SOURCE / ECONOMY
Chinese embodied AI firms secure fresh funding, accelerating commercialization
Published: Apr 07, 2026 10:44 PM
A visitor walks past robots displayed at a humanoid robot innovation center in Wuhan East Lake High-tech Development Zone, also known as the optics valley of China, in Wuhan, central China's Hubei Province, Dec. 4, 2025. (Xinhua/Xiao Yijiu)

A visitor walks past robots displayed at a humanoid robot innovation center in Wuhan East Lake High-tech Development Zone, also known as the optics valley of China, in Wuhan, central China's Hubei Province, Dec. 4, 2025. (Xinhua/Xiao Yijiu)


Two Chinese embodied intelligence firms announced major funding rounds on Tuesday, as experts said that the sector is gaining momentum from high-profile showcases to accelerating investment, with a stronger foundation for real-world commercial deployment. 

Spirit AI announced on Tuesday that it had secured a new round of financing worth 1 billion yuan ($143 million), bringing its total funding to 3 billion yuan within just 30 days after a round of nearly 2 billion yuan in February. Its commercialization efforts are also accelerating, according to Spirit AI's official WeChat account.

Company information shows that Spirit AI, founded in January 2024, is an embodied intelligence company focused on building a "general brain" for robots.

On March 19, the company signed a strategic cooperation agreement with JD.com, with its self-developed Moz robot fully integrated into JD MALL's smart retail scenarios, the company said in its official WeChat account.

In high-precision coffee-making tasks, the Moz robot has not only achieved stable real-world operation, but also established a closed-loop "flywheel" of data collection and model iteration in a live commercial environment. according to Spirit AI's official WeChat account.

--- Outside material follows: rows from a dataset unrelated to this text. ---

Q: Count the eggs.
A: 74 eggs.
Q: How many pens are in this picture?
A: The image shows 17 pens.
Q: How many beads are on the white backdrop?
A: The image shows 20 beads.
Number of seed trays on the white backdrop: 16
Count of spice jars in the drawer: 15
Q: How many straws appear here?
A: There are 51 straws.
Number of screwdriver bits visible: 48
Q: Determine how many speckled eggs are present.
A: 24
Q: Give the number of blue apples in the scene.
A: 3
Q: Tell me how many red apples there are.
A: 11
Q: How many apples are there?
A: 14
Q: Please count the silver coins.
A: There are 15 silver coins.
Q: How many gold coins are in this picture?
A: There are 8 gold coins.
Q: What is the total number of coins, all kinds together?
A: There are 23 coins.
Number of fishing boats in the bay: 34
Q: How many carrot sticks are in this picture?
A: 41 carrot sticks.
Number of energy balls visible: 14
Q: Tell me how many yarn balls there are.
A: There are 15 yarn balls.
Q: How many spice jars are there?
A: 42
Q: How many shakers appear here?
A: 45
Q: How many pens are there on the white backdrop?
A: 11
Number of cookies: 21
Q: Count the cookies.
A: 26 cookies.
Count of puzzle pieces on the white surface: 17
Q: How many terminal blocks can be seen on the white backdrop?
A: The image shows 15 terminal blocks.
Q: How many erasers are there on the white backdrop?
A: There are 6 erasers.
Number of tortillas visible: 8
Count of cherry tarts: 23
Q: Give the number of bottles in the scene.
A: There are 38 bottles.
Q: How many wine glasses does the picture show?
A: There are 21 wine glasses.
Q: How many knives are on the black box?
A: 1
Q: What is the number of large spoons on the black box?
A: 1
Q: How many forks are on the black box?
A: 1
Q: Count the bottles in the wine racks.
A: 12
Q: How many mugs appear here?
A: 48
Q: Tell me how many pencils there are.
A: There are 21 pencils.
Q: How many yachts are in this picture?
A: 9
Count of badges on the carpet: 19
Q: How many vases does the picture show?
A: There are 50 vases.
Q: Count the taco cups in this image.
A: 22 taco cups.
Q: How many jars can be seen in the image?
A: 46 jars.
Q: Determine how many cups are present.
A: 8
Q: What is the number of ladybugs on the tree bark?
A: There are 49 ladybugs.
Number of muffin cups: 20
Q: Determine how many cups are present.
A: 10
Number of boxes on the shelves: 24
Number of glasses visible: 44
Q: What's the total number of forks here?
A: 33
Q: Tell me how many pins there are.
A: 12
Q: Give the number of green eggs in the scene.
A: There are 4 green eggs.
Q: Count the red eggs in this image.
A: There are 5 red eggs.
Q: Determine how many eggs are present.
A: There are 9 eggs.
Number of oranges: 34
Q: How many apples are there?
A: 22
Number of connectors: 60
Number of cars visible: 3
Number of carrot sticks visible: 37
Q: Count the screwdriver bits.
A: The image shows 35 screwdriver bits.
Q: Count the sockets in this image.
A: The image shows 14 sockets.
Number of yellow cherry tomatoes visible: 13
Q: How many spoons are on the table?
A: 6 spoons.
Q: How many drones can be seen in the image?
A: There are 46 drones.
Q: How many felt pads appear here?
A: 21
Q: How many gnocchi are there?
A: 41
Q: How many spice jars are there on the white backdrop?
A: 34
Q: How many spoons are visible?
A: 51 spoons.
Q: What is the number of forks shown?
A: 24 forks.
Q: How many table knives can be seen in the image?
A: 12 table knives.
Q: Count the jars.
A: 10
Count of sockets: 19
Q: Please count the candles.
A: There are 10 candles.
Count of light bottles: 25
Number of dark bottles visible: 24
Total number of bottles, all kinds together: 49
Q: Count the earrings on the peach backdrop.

On the same day, AheadForm, a company focused on ultra-realistic emotional interaction robots, announced it had secured several hundred million yuan in a Series A1 round. The funding will be used to upgrade its multimodal embodied interaction systems and foundational emotion models, optimize bionic facial components and materials for scaled production, and advance standardized delivery and global expansion.

Investment in embodied AI has remained strong this year, with dozens of companies across the value chain announcing new funding rounds, spanning core hardware and software systems.

According to China National Radio incomplete statistics indicate that as of December 2025, China's embodied AI and robotics sector had recorded 744 investment deals, with total financing reaching 73.543 billion yuan.

According to preliminary statistics published in the National Business Daily, more than 30 financing deals had been disclosed by China's embodied intelligence firms from January 1 to March 23, with a total value of about 20 billion yuan. The number of companies with valuations exceeding 10 billion yuan has risen to 13, as a number of relatively young start-ups are rapidly entering the "unicorn" club.

"The sector remains at a very early stage, but financing is accelerating and valuations are rising, making it a blue-ocean market where capital is rushing to secure early positions," Ma Jihua, a veteran industry analyst, told the Global Times. "The influx of capital is a typical feature of venture markets, but it plays a critical role in the early stages of industry development, helping kick-start the growth cycle of embodied AI."

"Supportive government policies and the integration of AI with real-world applications are also reinforcing investor confidence," Ma noted. "For capital, entering the embodied AI sector aligns with policy direction and offers strong return potential, especially as the industry moves from research and development toward commercialization."

"The commercialization of embodied AI depends on three key factors: strong demand, technological maturity and affordable pricing," Ma said. "China is currently in a leading position globally, supported by a complete industrial and supply chain system, strong manufacturing capabilities and a large user base, all of which help accelerate product iteration, lower costs and support large-scale adoption."

Industry insiders said that the push toward commercialization is becoming more concrete at the company level, with clearer application pathways emerging.

"Large-scale deployment of humanoid robots will likely begin in industrial settings, where standardized environments allow for scalable replication once key tasks are solved," Chen Jianyu, founder of RobotEra, told the Global Times previously.